Competitive intelligence is only useful if it is current. Set up a regular cadence for refreshing competitor profiles (quarterly is manageable for most organisations) and add specific triggers (competitor announcement, market development, regulatory change) that prompt an ad hoc update.

Use ChatGPT's web browsing or Google Gemini to monitor for competitor news: 'Have there been any significant announcements from [Competitor Company] in the past 30 days?'

For UK public companies, register for RNS (Regulatory News Service) alerts from key competitors.
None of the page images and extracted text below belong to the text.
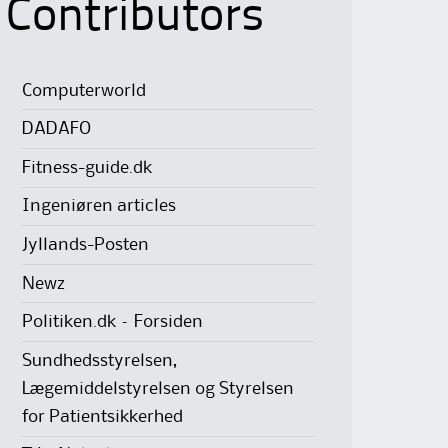
Contributors
Computerworld
DADAFO
Fitness-guide.dk
Ingeniøren articles
Jyllands-Posten
Newz
Politiken.dk – Forsiden
Sundhedsstyrelsen,
Lægemiddelstyrelsen og Styrelsen
for Patientsikkerhed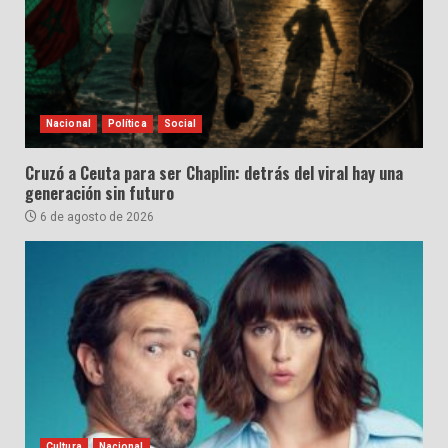
Nacional
Política
Social
Cruzó a Ceuta para ser Chaplin: detrás del viral hay una
generación sin futuro
6 de agosto de 2026
Cultura
Nacional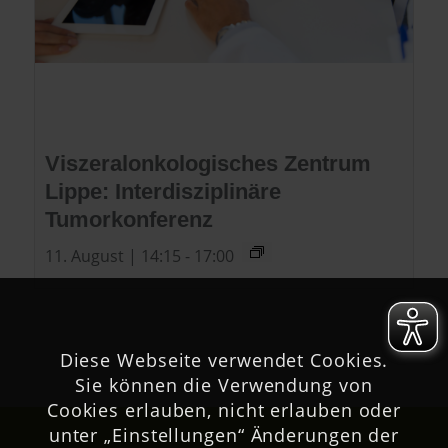
Viszeralonkologisches Zentrum
Lippe: Interdisziplinäre
Tumorkonferenz
11. August | 14:15
-
17:00
Diese Webseite verwendet Cookies.
Sie können die Verwendung von
Cookies erlauben, nicht erlauben oder
unter „Einstellungen“ Änderungen der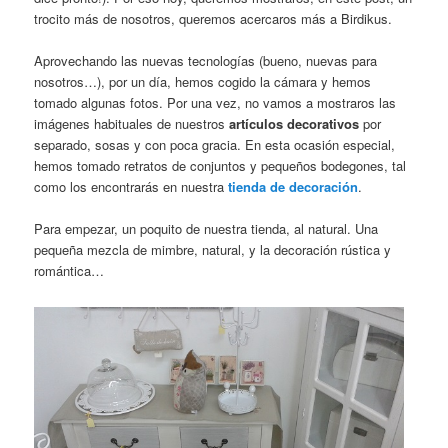
trocito más de nosotros, queremos acercaros más a Birdikus.
Aprovechando las nuevas tecnologías (bueno, nuevas para
nosotros…), por un día, hemos cogido la cámara y hemos
tomado algunas fotos. Por una vez, no vamos a mostraros las
imágenes habituales de nuestros
artículos decorativos
por
separado, sosas y con poca gracia. En esta ocasión especial,
hemos tomado retratos de conjuntos y pequeños bodegones, tal
como los encontrarás en nuestra
tienda de decoración
.
Para empezar
, un poquito de nuestra tienda, al natural. Una
pequeña mezcla de mimbre, natural, y la decoración rústica y
romántica…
These are required disclosures that provide timely intelligence on financial results, director changes, material contracts, and strategic announcements.

Build a shared document where competitor intelligence is maintained and updated; a Copilot-enabled SharePoint document that team members can query using Copilot is a practical infrastructure for team-level competitive intelligence management.

Key Takeaways

  • 1.AI reduces competitive intelligence gathering from days to hours; the key is having a structured workflow rather than ad hoc searching.
  • 2.Annual reports and RNS announcements are the richest public intelligence sources; upload them to Claude or ChatGPT for targeted analysis rather than reading them manually.
  • 3.Multi-competitor synthesis ('compare these profiles and identify common themes, differentiators, and market gaps') is where AI adds the most distinctive analytical value.
  • 4.Verify recent information independently: AI training data cutoffs mean developments in the past 6-12 months may not be accurately reflected.
  • 5.Maintain freshness through quarterly refresh cycles and specific triggers (competitor announcements, market developments) for ad hoc updates.